Machine Learning has definitely gone mainstream with almost all the major vendors announcing support for Machine Learning platforms, frameworks, libraries and how they have started to use it in their applications. This blog post highlights the key Machine Learning process and the spectrum of Machine Learning platforms that are available today for developers to get started.
The first thing that developers need to understand that Machine Learning techniques are very different from the traditional programming constructs that they use , while developing their applications. It is often remarked in a lighter vein that some vendors pass of multiple if, then, else statements are machine learning in their applications. The diagram shown below depicts a typical Machine Learning process.
The key things to understand in the above process are:
- The first stage is always the data preparation phase. Data could be coming in from various sources and in multiple formats. We need to get it refined and formatted in the way we want it to be analyzed. This could take multiple iterations.
- Once the data is prepared, we apply one or more machine learning algorithms. We use a percentage of the data to seed the candidate model and the rest of the data as test data. Usually one will go through multiple iterations of this process and it is perfectly possible to try out different algorithms and choose one that provides us results that we are satisfied with.
- This Candidate model is then deployed and which is used by Applications via an API to predict results.

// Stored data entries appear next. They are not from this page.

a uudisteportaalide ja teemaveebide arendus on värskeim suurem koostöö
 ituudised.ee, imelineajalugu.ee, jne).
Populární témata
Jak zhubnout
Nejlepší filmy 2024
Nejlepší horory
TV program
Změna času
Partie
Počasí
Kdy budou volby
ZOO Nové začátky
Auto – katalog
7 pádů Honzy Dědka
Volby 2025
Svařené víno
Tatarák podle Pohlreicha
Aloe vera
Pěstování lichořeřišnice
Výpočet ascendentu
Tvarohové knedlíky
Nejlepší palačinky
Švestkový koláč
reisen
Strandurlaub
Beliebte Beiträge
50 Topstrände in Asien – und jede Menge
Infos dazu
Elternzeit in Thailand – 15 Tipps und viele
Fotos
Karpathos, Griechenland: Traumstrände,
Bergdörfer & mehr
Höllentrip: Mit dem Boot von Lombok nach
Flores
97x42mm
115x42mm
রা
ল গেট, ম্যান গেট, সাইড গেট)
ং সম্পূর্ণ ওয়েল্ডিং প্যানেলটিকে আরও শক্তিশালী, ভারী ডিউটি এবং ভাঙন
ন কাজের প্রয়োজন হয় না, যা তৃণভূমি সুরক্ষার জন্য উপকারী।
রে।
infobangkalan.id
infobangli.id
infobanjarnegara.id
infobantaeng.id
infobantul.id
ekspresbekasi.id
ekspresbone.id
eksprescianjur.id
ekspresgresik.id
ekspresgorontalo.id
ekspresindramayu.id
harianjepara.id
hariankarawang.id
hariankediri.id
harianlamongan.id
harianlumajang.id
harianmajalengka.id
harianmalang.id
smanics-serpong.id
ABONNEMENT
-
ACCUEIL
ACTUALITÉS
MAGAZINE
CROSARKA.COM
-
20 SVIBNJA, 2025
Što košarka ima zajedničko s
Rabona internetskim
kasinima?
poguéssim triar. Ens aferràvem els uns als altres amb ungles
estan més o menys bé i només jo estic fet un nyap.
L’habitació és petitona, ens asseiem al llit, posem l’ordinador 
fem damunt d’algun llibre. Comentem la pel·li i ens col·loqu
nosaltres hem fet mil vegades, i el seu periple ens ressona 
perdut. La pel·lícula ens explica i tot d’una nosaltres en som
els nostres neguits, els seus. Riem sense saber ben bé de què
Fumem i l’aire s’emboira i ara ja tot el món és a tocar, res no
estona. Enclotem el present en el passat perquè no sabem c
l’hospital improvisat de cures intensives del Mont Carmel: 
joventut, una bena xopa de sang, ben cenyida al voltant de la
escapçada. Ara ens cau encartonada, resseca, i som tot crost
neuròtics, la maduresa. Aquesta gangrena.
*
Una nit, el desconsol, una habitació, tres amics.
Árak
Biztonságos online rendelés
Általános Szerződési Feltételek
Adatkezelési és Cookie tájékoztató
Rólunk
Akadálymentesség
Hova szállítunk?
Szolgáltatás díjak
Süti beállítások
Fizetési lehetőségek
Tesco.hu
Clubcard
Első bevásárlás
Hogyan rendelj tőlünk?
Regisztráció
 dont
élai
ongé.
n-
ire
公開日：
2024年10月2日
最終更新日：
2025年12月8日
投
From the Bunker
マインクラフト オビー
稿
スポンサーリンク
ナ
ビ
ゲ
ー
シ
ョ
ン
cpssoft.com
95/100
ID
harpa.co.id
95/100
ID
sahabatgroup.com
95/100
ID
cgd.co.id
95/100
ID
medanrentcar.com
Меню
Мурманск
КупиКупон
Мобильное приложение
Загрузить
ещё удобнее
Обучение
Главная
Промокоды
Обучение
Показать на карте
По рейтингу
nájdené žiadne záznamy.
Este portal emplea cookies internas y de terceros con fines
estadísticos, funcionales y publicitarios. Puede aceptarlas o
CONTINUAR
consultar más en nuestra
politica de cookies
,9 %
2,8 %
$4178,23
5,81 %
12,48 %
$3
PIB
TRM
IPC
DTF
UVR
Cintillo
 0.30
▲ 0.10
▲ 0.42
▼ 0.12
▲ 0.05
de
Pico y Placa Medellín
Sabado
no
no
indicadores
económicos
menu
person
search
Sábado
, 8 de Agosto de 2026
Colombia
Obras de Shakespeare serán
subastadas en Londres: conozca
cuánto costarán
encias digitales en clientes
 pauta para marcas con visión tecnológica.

The key point to take away from the above process is that the individual iterations around Data Preparation, Model building will keep on happening and we are never finished. Developers often have the notion that it requires deep Computer Science knowledge to start using Machine Learning in their applications. While there is no substitute for having knowledge about Deep Learning algorithms techniques, the vendors are now providing a spectrum of services across Machine Learning so that you do not have to know all the details to employ it in your applications. All the big vendors provide Machine Learning platforms that you can get started with today. They provide them as APIs (IBM Alchemy APIs, Google Cloud Vision API, Microsoft Oxford API) that you can employ in your applications today or even on-premise solutions where you can build out your own Machine Learning models (Google Tensorflow). The latter would be a case where you would absolutely need to know the details of how machine learning models are built, its algorithms and so on. While the former is just an API call to tap into the powerful machine learning models that they vendors have built in the cloud. The value in software today is not in telling us what has happened but what is going to happen in the future. Organizations value that information and are expecting it now, given the amount of data that we are capturing on a daily basis. Machine Learning techniques are currently the way forward to achieve that and it is important that all developers begin to understand this and pick up techniques to employ it in their applications.